@“allewyn” #p4036
The producer of the video largely confirms the concern I am raising. The Wayland ecosystem still lacks the kind of stable, cross compositor standards that a display system requires in order to be predictable and long lived.
Much of the functionality that applications and desktop environments relied on in X11 is now fragmented across compositor specific protocols, extensions, and policy decisions. Instead of one well understood contract between applications and the display server, we now have many partial contracts that differ depending on compositor, toolkit, and environment.
By the time these gaps are fully standardized, if that ever happens, it is entirely plausible that another windowing or presentation model will already be emerging. This is not hypothetical. We have seen this cycle repeatedly in graphics stacks over the last three decades.

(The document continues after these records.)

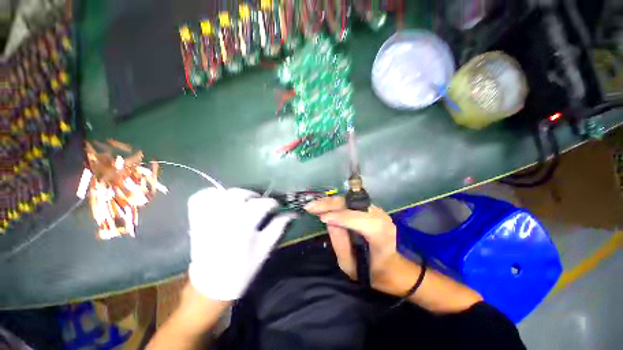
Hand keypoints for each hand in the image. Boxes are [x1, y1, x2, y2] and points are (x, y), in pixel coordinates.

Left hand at [187, 188, 295, 300]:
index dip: (272, 203)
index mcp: (242, 227)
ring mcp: (207, 218)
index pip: (260, 205)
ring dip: (235, 194)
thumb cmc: (241, 270)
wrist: (211, 286)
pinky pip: (200, 198)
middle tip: (259, 204)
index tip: (276, 206)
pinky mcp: (197, 220)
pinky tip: (221, 199)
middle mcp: (223, 219)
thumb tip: (290, 214)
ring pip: (221, 193)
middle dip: (253, 196)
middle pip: (240, 194)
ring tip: (242, 202)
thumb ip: (277, 228)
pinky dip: (211, 194)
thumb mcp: (264, 250)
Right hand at [305, 196, 407, 294]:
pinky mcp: (371, 209)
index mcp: (380, 233)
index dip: (339, 217)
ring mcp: (377, 210)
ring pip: (350, 200)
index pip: (358, 219)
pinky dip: (336, 204)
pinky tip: (324, 206)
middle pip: (352, 204)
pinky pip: (351, 203)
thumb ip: (339, 243)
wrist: (390, 267)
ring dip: (331, 202)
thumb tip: (328, 220)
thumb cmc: (370, 271)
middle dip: (330, 204)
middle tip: (311, 207)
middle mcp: (381, 217)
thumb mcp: (350, 265)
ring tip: (314, 206)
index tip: (321, 218)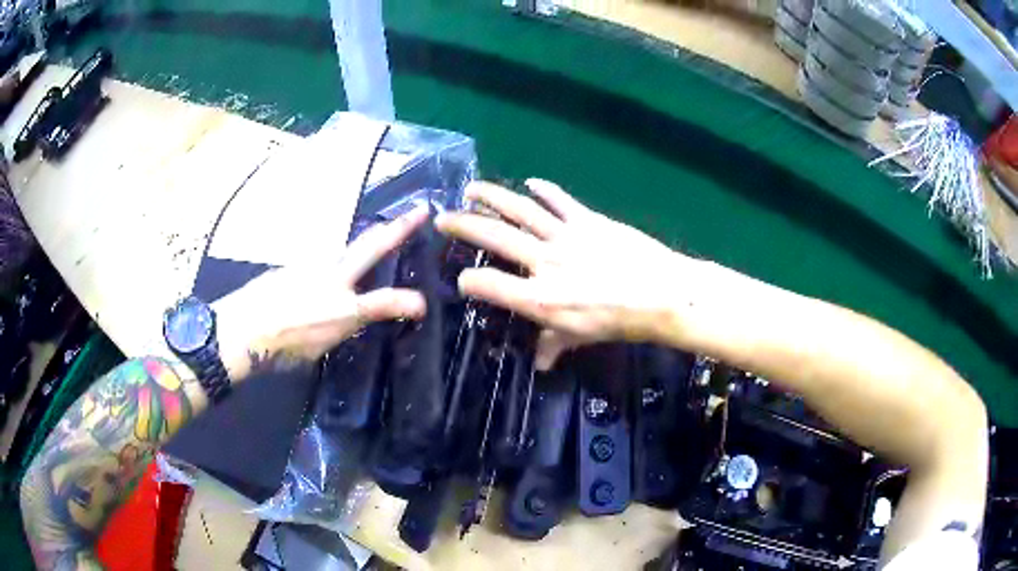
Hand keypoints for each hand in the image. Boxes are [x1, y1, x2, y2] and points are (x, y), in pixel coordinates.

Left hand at [215, 207, 428, 377]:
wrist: (240, 329)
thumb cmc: (280, 349)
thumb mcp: (319, 350)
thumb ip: (341, 328)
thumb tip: (350, 316)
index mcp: (343, 308)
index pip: (385, 301)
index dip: (408, 303)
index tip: (422, 305)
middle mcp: (332, 279)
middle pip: (371, 247)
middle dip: (399, 228)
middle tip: (420, 211)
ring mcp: (312, 266)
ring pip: (345, 250)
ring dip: (366, 241)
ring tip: (383, 234)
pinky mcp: (295, 265)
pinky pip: (321, 263)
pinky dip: (331, 267)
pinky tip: (319, 282)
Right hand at [436, 179, 688, 369]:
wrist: (662, 294)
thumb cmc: (620, 322)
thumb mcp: (582, 338)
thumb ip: (553, 346)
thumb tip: (540, 364)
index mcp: (539, 297)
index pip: (489, 285)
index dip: (470, 282)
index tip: (463, 280)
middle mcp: (544, 262)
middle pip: (495, 237)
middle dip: (463, 225)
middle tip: (442, 217)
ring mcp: (565, 236)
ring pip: (521, 210)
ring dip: (493, 197)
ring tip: (471, 189)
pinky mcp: (587, 220)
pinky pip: (560, 201)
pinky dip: (544, 189)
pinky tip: (531, 182)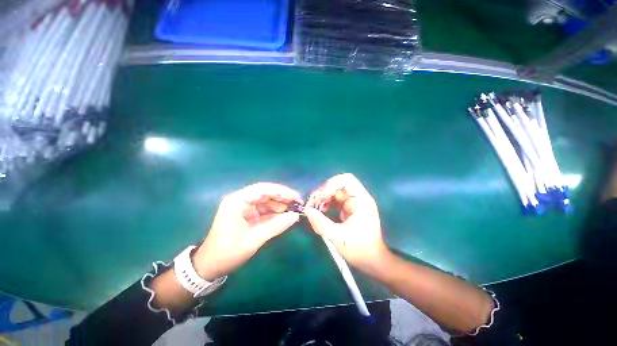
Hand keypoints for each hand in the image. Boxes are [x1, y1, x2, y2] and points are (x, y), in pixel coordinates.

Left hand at [193, 183, 301, 279]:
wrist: (210, 266)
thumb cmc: (228, 252)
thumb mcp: (254, 239)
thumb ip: (276, 226)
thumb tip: (295, 216)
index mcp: (237, 201)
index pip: (262, 189)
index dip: (281, 191)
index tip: (295, 197)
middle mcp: (241, 200)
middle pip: (266, 193)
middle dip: (283, 197)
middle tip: (298, 203)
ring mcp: (245, 207)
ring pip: (267, 201)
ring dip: (281, 206)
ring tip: (295, 211)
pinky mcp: (248, 215)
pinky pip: (265, 210)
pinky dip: (276, 213)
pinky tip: (286, 216)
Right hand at [304, 173, 388, 270]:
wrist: (371, 261)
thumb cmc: (360, 249)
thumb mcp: (338, 237)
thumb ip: (321, 223)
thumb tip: (307, 210)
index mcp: (361, 200)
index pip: (346, 180)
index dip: (331, 184)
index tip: (320, 197)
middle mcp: (357, 198)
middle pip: (337, 184)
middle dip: (323, 191)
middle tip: (312, 203)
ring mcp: (352, 203)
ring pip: (333, 191)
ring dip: (322, 197)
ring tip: (313, 208)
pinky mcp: (347, 209)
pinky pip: (333, 200)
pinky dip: (324, 203)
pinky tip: (319, 211)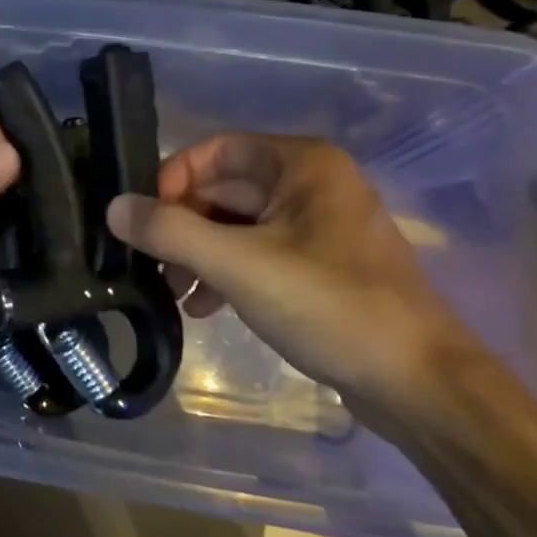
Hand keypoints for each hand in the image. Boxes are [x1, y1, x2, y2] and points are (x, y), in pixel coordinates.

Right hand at [105, 133, 482, 415]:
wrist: (421, 387)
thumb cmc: (331, 307)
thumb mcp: (239, 265)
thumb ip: (170, 232)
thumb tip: (115, 208)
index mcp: (301, 164)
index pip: (215, 150)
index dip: (174, 179)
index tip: (146, 220)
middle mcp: (311, 184)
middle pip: (223, 189)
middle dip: (182, 224)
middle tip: (150, 263)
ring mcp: (318, 227)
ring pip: (237, 224)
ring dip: (198, 252)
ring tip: (171, 291)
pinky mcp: (321, 267)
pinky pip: (257, 253)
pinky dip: (225, 273)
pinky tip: (203, 307)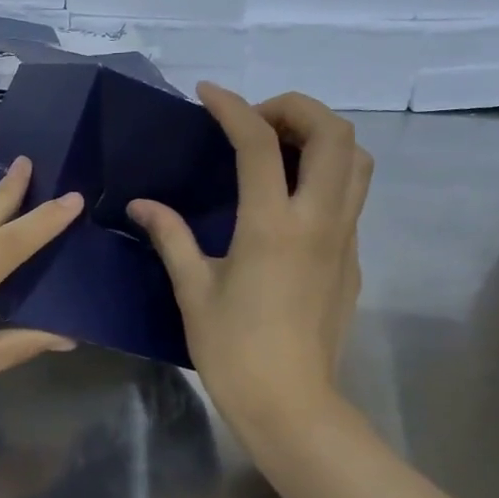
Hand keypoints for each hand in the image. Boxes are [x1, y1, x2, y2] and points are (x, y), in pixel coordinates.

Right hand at [128, 85, 371, 450]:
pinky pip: (351, 196)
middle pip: (333, 133)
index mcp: (271, 226)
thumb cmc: (233, 350)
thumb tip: (142, 204)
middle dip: (295, 108)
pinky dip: (325, 174)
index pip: (258, 144)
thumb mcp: (193, 291)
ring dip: (321, 136)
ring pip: (356, 160)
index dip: (232, 108)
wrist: (290, 403)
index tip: (208, 94)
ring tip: (279, 150)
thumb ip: (171, 237)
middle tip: (255, 121)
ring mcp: (344, 239)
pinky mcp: (352, 259)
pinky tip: (288, 200)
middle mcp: (318, 221)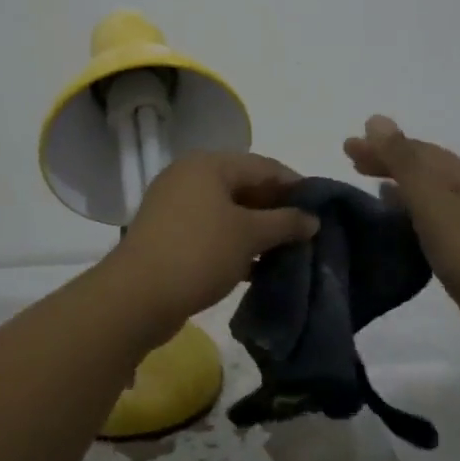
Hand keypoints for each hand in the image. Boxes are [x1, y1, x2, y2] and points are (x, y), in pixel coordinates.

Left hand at [108, 151, 319, 333]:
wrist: (137, 296)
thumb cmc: (199, 253)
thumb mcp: (249, 236)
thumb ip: (285, 222)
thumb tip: (312, 218)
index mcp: (208, 164)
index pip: (263, 165)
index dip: (295, 185)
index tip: (321, 207)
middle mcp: (188, 176)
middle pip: (244, 186)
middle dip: (276, 209)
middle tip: (306, 232)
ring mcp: (174, 205)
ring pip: (227, 211)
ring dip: (257, 229)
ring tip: (287, 251)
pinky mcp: (167, 234)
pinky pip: (211, 230)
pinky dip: (234, 243)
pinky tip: (257, 266)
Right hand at [343, 116, 459, 373]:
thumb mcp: (433, 203)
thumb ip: (404, 161)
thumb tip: (377, 119)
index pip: (419, 150)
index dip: (383, 145)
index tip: (346, 147)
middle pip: (426, 169)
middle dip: (389, 161)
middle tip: (351, 161)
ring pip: (431, 197)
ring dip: (401, 187)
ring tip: (371, 188)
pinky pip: (436, 223)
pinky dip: (413, 215)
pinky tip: (402, 228)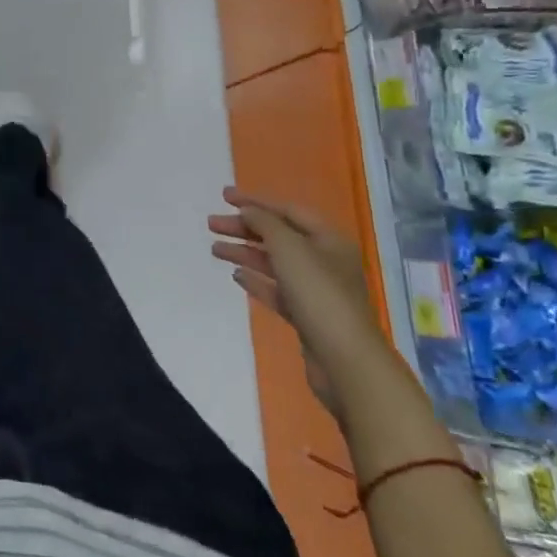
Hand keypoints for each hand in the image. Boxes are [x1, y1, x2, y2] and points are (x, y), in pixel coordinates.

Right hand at [209, 190, 388, 417]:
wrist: (344, 360)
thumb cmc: (318, 293)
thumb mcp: (288, 247)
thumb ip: (264, 223)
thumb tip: (248, 212)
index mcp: (328, 239)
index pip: (287, 210)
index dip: (254, 202)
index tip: (223, 197)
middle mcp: (325, 261)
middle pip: (279, 236)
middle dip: (244, 228)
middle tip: (211, 225)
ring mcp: (316, 290)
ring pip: (275, 263)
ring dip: (245, 253)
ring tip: (215, 250)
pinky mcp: (307, 316)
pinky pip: (277, 290)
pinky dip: (256, 280)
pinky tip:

Which raises a practical question. Why move away from X11 at all, if it already satisfies the requirements of most real world use cases?
Wayland is better in some areas, particularly security boundaries and modern rendering assumptions, but it is not categorically better. It replaces a mature, well specified system with one that is still evolving, still incomplete, and still pushing complexity upward into toolkits and compositors.
From an engineering standpoint, that is not a clear win. It is a tradeoff. And for many users and systems, it is a tradeoff that does not yet justify the disruption.
In short, Wayland is partially better, but not universally better. That distinction matters when stability, predictability, and long term maintenance are the goals.